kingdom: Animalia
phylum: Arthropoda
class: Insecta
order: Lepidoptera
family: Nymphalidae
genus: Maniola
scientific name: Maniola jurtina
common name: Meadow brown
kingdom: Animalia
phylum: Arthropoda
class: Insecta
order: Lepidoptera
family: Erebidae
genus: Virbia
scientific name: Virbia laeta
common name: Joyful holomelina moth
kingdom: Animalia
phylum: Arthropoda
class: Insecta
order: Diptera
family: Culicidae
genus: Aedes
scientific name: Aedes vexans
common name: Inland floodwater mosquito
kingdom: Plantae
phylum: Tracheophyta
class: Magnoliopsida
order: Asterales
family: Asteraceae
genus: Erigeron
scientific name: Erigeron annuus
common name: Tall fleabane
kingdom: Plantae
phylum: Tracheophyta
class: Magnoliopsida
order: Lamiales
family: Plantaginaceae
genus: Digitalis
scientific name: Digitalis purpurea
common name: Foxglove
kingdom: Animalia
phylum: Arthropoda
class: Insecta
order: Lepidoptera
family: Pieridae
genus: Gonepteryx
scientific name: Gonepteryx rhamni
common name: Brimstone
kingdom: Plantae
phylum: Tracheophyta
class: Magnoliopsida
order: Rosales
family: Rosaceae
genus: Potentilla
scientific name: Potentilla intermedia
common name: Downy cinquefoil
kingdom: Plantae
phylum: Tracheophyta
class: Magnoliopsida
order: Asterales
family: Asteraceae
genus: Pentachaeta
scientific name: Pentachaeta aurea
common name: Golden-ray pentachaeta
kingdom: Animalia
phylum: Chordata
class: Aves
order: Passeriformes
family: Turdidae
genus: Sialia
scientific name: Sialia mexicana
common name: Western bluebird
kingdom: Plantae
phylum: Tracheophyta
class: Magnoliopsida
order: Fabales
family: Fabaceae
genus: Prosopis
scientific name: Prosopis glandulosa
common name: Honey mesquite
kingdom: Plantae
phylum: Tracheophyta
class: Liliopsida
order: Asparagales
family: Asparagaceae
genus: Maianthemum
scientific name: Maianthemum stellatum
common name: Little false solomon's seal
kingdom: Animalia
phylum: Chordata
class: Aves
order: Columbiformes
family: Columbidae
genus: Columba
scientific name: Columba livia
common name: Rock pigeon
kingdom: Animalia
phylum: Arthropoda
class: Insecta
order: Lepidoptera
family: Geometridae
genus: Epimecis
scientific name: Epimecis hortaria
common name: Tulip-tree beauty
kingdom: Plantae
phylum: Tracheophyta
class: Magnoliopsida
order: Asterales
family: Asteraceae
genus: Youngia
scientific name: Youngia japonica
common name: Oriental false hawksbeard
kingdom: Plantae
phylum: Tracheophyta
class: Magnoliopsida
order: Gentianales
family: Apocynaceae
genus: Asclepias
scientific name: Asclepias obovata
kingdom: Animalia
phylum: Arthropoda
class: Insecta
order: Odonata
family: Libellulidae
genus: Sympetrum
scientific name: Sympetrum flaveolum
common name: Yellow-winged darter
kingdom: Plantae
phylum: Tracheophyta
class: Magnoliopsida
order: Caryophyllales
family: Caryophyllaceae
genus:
○ ○ ○
## Problem to solve
Could you return every line above word for word, from the first one to the last?

## Task answer
kingdom: Animalia
phylum: Arthropoda
class: Insecta
order: Lepidoptera
family: Nymphalidae
genus: Maniola
scientific name: Maniola jurtina
common name: Meadow brown
kingdom: Animalia
phylum: Arthropoda
class: Insecta
order: Lepidoptera
family: Erebidae
genus: Virbia
scientific name: Virbia laeta
common name: Joyful holomelina moth
kingdom: Animalia
phylum: Arthropoda
class: Insecta
order: Diptera
family: Culicidae
genus: Aedes
scientific name: Aedes vexans
common name: Inland floodwater mosquito
kingdom: Plantae
phylum: Tracheophyta
class: Magnoliopsida
order: Asterales
family: Asteraceae
genus: Erigeron
scientific name: Erigeron annuus
common name: Tall fleabane
kingdom: Plantae
phylum: Tracheophyta
class: Magnoliopsida
order: Lamiales
family: Plantaginaceae
genus: Digitalis
scientific name: Digitalis purpurea
common name: Foxglove
kingdom: Animalia
phylum: Arthropoda
class: Insecta
order: Lepidoptera
family: Pieridae
genus: Gonepteryx
scientific name: Gonepteryx rhamni
common name: Brimstone
kingdom: Plantae
phylum: Tracheophyta
class: Magnoliopsida
order: Rosales
family: Rosaceae
genus: Potentilla
scientific name: Potentilla intermedia
common name: Downy cinquefoil
kingdom: Plantae
phylum: Tracheophyta
class: Magnoliopsida
order: Asterales
family: Asteraceae
genus: Pentachaeta
scientific name: Pentachaeta aurea
common name: Golden-ray pentachaeta
kingdom: Animalia
phylum: Chordata
class: Aves
order: Passeriformes
family: Turdidae
genus: Sialia
scientific name: Sialia mexicana
common name: Western bluebird
kingdom: Plantae
phylum: Tracheophyta
class: Magnoliopsida
order: Fabales
family: Fabaceae
genus: Prosopis
scientific name: Prosopis glandulosa
common name: Honey mesquite
kingdom: Plantae
phylum: Tracheophyta
class: Liliopsida
order: Asparagales
family: Asparagaceae
genus: Maianthemum
scientific name: Maianthemum stellatum
common name: Little false solomon's seal
kingdom: Animalia
phylum: Chordata
class: Aves
order: Columbiformes
family: Columbidae
genus: Columba
scientific name: Columba livia
common name: Rock pigeon
kingdom: Animalia
phylum: Arthropoda
class: Insecta
order: Lepidoptera
family: Geometridae
genus: Epimecis
scientific name: Epimecis hortaria
common name: Tulip-tree beauty
kingdom: Plantae
phylum: Tracheophyta
class: Magnoliopsida
order: Asterales
family: Asteraceae
genus: Youngia
scientific name: Youngia japonica
common name: Oriental false hawksbeard
kingdom: Plantae
phylum: Tracheophyta
class: Magnoliopsida
order: Gentianales
family: Apocynaceae
genus: Asclepias
scientific name: Asclepias obovata
kingdom: Animalia
phylum: Arthropoda
class: Insecta
order: Odonata
family: Libellulidae
genus: Sympetrum
scientific name: Sympetrum flaveolum
common name: Yellow-winged darter
kingdom: Plantae
phylum: Tracheophyta
class: Magnoliopsida
order: Caryophyllales
family: Caryophyllaceae
genus:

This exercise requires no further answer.